**WHAT TO DO**
Tally the lines in the listing below that contain "wrist" and report the tally alone.

**WORKING DATA**

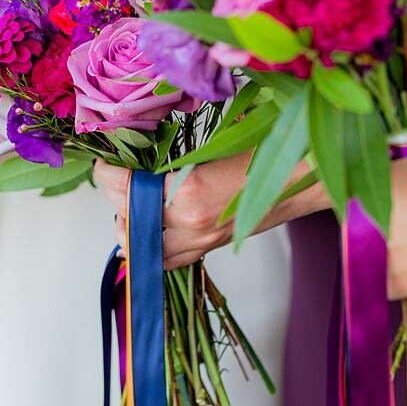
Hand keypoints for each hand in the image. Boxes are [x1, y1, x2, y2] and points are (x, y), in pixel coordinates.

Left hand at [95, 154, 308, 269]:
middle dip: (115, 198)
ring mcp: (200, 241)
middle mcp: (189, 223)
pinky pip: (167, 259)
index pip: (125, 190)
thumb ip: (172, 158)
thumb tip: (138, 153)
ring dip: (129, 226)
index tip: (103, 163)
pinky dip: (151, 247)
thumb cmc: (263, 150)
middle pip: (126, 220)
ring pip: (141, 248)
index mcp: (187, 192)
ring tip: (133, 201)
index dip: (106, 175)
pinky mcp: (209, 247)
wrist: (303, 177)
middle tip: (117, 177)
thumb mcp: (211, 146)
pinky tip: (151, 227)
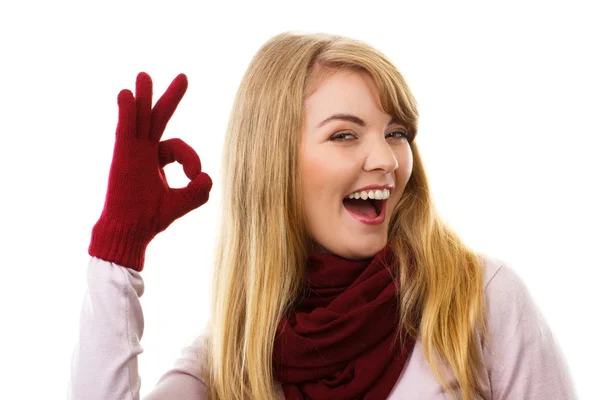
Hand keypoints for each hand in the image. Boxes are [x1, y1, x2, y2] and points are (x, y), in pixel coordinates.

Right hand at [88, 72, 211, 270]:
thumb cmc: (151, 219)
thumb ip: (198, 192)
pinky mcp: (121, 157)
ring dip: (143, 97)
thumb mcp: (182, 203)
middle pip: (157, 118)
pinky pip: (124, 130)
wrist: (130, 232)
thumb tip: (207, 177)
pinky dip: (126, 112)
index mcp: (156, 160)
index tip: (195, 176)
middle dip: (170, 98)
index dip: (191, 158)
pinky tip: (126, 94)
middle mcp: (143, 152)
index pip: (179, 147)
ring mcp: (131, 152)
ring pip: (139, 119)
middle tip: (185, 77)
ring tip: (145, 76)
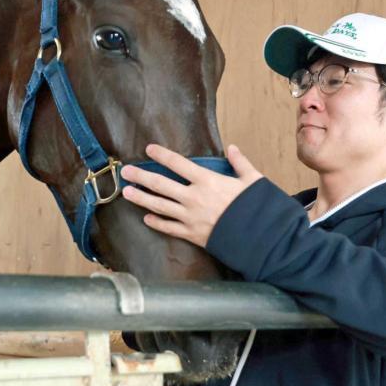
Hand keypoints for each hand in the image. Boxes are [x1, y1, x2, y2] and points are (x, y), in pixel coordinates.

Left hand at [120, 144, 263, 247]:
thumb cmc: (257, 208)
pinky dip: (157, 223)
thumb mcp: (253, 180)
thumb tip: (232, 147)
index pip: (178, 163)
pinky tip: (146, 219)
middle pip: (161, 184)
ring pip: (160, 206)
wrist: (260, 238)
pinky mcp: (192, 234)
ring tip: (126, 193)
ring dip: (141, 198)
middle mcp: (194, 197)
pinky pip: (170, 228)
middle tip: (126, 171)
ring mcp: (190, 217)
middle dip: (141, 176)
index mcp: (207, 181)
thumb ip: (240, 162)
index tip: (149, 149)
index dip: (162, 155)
* * *
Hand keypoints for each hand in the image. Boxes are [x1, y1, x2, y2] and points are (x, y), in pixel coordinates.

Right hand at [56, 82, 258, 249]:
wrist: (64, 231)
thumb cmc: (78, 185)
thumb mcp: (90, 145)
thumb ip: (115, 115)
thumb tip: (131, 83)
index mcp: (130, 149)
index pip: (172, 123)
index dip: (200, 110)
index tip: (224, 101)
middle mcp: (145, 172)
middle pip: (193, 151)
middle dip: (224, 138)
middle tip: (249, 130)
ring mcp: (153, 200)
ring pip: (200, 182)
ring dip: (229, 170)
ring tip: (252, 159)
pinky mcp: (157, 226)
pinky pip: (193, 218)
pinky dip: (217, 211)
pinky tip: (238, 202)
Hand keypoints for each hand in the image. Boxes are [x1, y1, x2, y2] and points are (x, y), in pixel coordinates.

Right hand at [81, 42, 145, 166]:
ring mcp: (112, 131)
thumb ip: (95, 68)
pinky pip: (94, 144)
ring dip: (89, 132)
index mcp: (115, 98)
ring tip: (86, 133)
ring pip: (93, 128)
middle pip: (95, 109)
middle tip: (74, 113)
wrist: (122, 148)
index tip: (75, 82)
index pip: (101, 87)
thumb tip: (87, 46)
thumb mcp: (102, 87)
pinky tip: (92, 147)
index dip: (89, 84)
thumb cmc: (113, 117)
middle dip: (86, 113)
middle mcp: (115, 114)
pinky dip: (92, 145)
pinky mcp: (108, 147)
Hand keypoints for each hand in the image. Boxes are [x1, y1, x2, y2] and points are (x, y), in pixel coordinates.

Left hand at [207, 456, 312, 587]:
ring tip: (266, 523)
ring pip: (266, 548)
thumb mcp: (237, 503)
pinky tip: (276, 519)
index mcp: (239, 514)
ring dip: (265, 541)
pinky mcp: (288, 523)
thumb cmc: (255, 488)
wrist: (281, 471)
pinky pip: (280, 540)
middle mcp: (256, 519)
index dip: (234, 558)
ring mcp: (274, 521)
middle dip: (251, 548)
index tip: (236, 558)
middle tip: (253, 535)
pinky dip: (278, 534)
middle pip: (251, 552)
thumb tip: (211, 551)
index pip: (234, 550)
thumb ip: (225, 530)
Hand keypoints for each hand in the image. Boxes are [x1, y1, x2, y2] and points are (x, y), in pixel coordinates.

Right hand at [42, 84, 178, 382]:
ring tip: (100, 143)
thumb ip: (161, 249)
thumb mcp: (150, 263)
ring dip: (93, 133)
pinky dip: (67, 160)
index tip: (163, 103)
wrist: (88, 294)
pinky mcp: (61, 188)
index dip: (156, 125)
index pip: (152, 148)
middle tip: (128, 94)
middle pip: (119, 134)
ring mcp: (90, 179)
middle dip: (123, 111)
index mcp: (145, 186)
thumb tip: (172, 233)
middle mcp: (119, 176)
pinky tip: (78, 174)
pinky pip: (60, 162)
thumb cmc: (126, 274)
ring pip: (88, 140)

**EXPECTED ANSWER**
7